Yura pun berbaring di kasur berseprei putih tersebut, dokter mulai memeriksanya.
“Yura ssi, kondisi kamu semakin parah. Kalau waktu itu saya bilang kamu bisa hidup lebih lama, tapi kalau sekarang umur kamu tidak lebih dari 4 bulan, dan saya belum menemukan donor untukmu. Andai saja ada donor yang pas mungkin kamu bisa bertahan hidup.” Ucap dokter Lee panjang lebar. Mendengar ucapan dokter Lee tersebut, Yura merasa ada jutaan volt listrik yang menyetrum tubuhnya hingga menjadi kaku. Dia tidak bisa berkata-kata, hanya tetesan air mata yang jatuh ke wajah pucatnya.
“Chongmal?” hanya kata itu yang bisa ia lontarkan dengan suara parau.
“Ne. Jwaesonghamnida, saya tau kamu pasti sangat sedih. Tapi selama donor itu belum ada kami tidak dapat membantumu lebih, sekarang yang bisa kamu lakukan adalah chemotherapy secara rutin, dan kamu sudah tau kan apa resiko dari chemo ini kan?” Yura hanya bisa menganggukan kepalanya pelan.
“Pertama kamu akan mual-mual, setelah itu rambutmu semakin lama akan rontok, dan napsu makan semakin berkurang. Dokter berharap saat kamu melakukan chemo, kita mendapatkan seorang pendonor, jadi kamu jangan sampai putus semangat. Dokter yakin omma, adikmu, dan pria yang tempo hari menemani kamu juga mengharapkan hal yang sama seperti dokter.” Ucap dokter Lee, dan suster itu membantu Yura menghapus air matanya.
“Gamsahamnida seongsaengnim.” Ucap Yura dengan terisak.
“Mulai minggu depan kamu sudah bisa melakukan chemo, nanti suster Han akan memberikan jadwalnya.”
“Ne seongsaengnim, gamsahamnida.” Ucap Yura seraya membungkukan badan, lalu meninggalkan ruangan itu. tanpa menunggu lama suster Han pun kembali dengan selembar kertas, dan ia pun memberikan ke Yura.
“Gamsahamnida.” Ucap Yura dan mengambil kertas itu, dan melihat barisan-barisan jadwalnya chemo. Yura pun meninggalkan rumah sakit itu, sepanjang jalan di dalam bus Yura hanya bisa menangis, mengingat ucapan dokter Lee tadi. Tiba-tiba hp-nya berdering adanya sebuah pesan baru, Yura membuka pesan itu ternyata dari Donghae.
✉ Yura, hari kamu ke rumah sakit kan? Apa kata dokter? Kamu mendapatkan donorkan? Aku yakin pasti kamu sudah mendapatkannya. Yura Hwaiting (^_^)v
Membaca isi pesan itu membuat Yura semakin menangis, ia tidak mebalas sms tersebut. Saat bus berhenti di halte dekat rumahnya ia tidak langsung kembali, melainkan menuju taman di dekat halte tersebut. Dia duduk di sebuah ayunan, ayunan yang selalu menjadi tempat duduknya bersama appa kalau dia sedang sedih. Sekarang ayunan itu hanya dia saja yang mendudukinya, dia terus memandangi pesan dari Donghae dan sesekali melihat kearah kertas pemberian suster Han tadi.
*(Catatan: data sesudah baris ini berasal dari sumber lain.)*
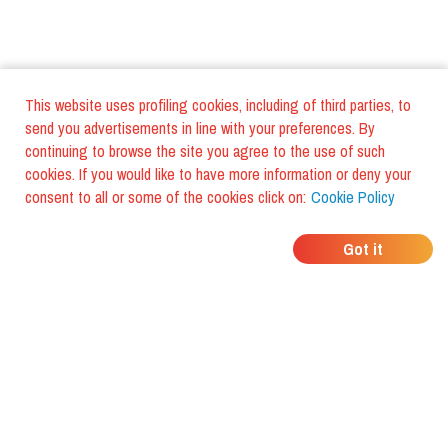
This website uses profiling cookies, including of third parties, to
send you advertisements in line with your preferences. By
continuing to browse the site you agree to the use of such
cookies. If you would like to have more information or deny your
consent to all or some of the cookies click on:
Cookie Policy
WHERE DO YOUR
Got it
FRIENDS EAT?
Download the app and discover it
with foodiestrip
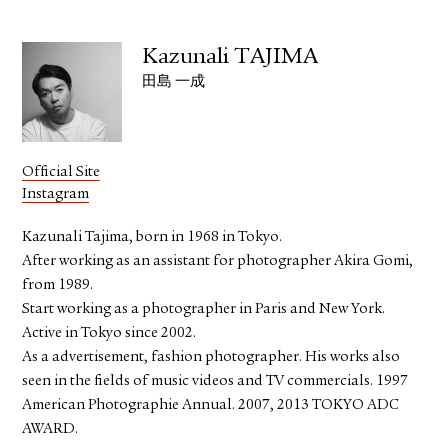
Kazunali TAJIMA
田島 一成
Official Site
Instagram
Kazunali Tajima, born in 1968 in Tokyo.
After working as an assistant for photographer Akira Gomi,
from 1989.
Start working as a photographer in Paris and New York.
Active in Tokyo since 2002.
As a advertisement, fashion photographer. His works also
seen in the fields of music videos and TV commercials. 1997
American Photographie Annual. 2007, 2013 TOKYO ADC
AWARD.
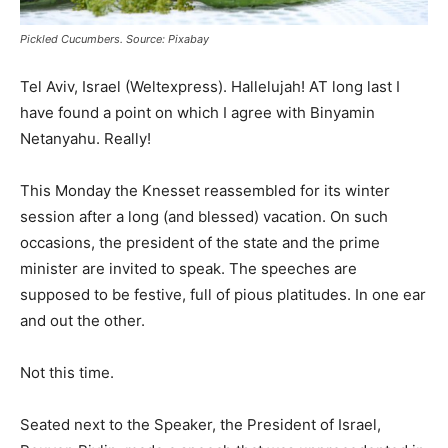
Pickled Cucumbers. Source: Pixabay
Tel Aviv, Israel (Weltexpress). Hallelujah! AT long last I
have found a point on which I agree with Binyamin
Netanyahu. Really!
This Monday the Knesset reassembled for its winter
session after a long (and blessed) vacation. On such
occasions, the president of the state and the prime
minister are invited to speak. The speeches are
supposed to be festive, full of pious platitudes. In one ear
and out the other.
Not this time.
Seated next to the Speaker, the President of Israel,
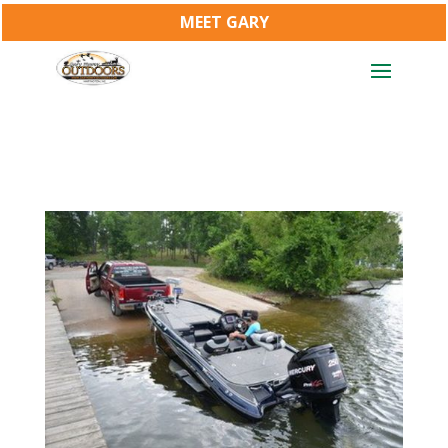
MEET GARY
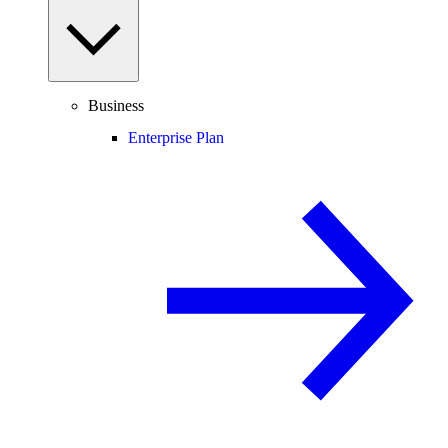
Business
Enterprise Plan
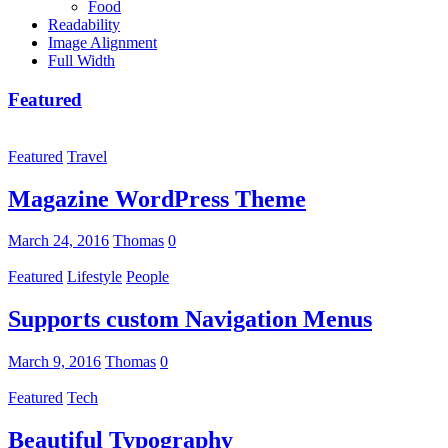
Food
Readability
Image Alignment
Full Width
Featured
Featured
Travel
Magazine WordPress Theme
March 24, 2016
Thomas
0
Featured
Lifestyle
People
Supports custom Navigation Menus
March 9, 2016
Thomas
0
Featured
Tech
Beautiful Typography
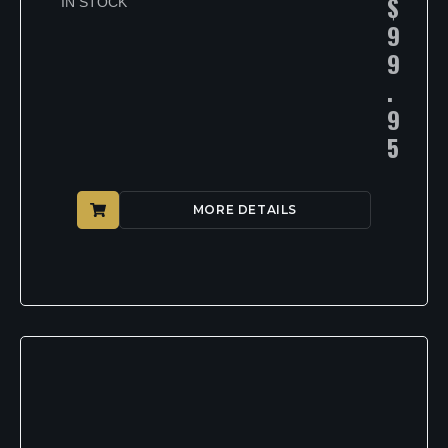
$
IN STOCK
9
9
.
9
5
MORE DETAILS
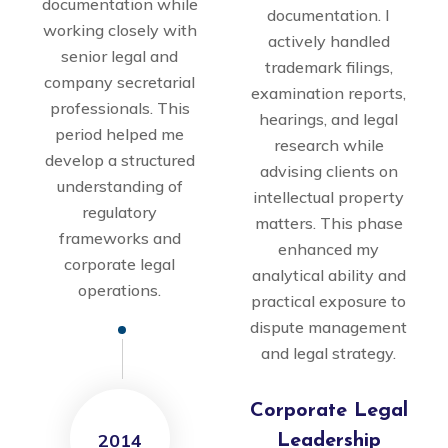
documentation while
documentation. I
working closely with
actively handled
senior legal and
trademark filings,
company secretarial
examination reports,
professionals. This
hearings, and legal
period helped me
research while
develop a structured
advising clients on
understanding of
intellectual property
regulatory
matters. This phase
frameworks and
enhanced my
corporate legal
analytical ability and
operations.
practical exposure to
dispute management
and legal strategy.
Corporate Legal
2014
Leadership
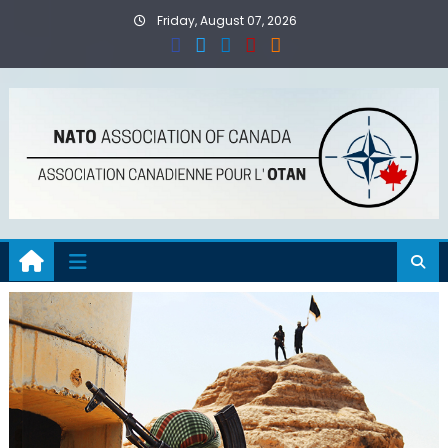
Skip
Friday, August 07, 2026
to
content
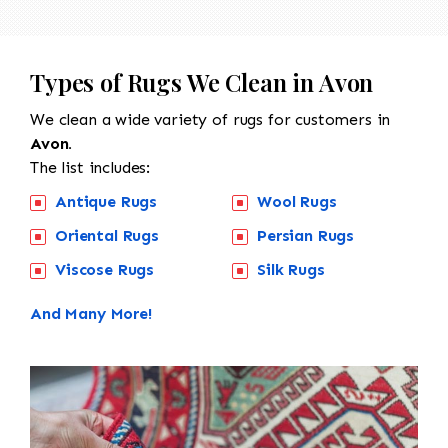
Types of Rugs We Clean in Avon
We clean a wide variety of rugs for customers in
Avon.
The list includes:
Antique Rugs
Wool Rugs
Oriental Rugs
Persian Rugs
Viscose Rugs
Silk Rugs
And Many More!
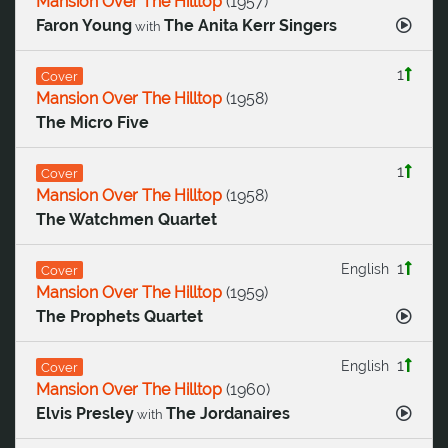
Mansion Over The Hilltop
(
1957
)
Faron Young
The Anita Kerr Singers
with
1
Cover
Mansion Over The Hilltop
(
1958
)
The Micro Five
1
Cover
Mansion Over The Hilltop
(
1958
)
The Watchmen Quartet
1
English
Cover
Mansion Over The Hilltop
(
1959
)
The Prophets Quartet
1
English
Cover
Mansion Over The Hilltop
(
1960
)
Elvis Presley
The Jordanaires
with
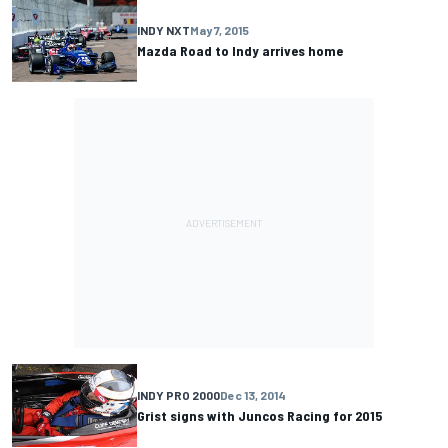
INDY NXT
May 7, 2015
Mazda Road to Indy arrives home
INDY PRO 2000
Dec 13, 2014
Grist signs with Juncos Racing for 2015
“Apa yang aku bisa kalau dokter belum mendapatkan donor untuk ku? Bagaimana aku menghadapi omma dan Jung hee? Mereka pasti akan semakin sedih.” Ucap Yura pada dirinya sendiri. Yura akhirnya memutuskan untuk mebalas sms dari Donghae.
✉ Mianhae baru balas, aku baru pulang dari rumah sakit. Ne dokter bilang sudah mendapatkan donor untukku, tapi aku belum tau kapan akan melakukan operasi untuk itu. gomawo kamu selalu mendukungku.
✉ Gwaenchana, apa aku bilang kamu pasti akan mendapatkan donor. Aku senang mendengarnya, aku selalu mengharapkan yang terbaik untukmu. Aku harap kamu bisa sembuh dan aku yakin kamu pasti sembuh.
✉ Kenapa kamu bisa seyakin itu kalau aku akan sembuh?
✉ Aku yakin karena kamu sudah menemukan seorang pendonor, aku bisa memilikai fikiran positif juga berkat kamu, jadi kamu juga harus selalu berfikiran yang positif juga. Yura mian, aku harus kembali berkerja. Yura Hwaiting, semua member mendukungmu. Saranghae~ \(^_^)/
✉ Gomawoyo Donghae Oppa, hwaiting. ^_^
Selain kuliah Donghae juga bekerja part time di sebuah toko roti, dia sangat suka mencium aroma roti yang baru keluar dari oven, katanya seperti mendapatkan kebahagian baru. Itulah Donghae, pria paling aneh yang aku kenal.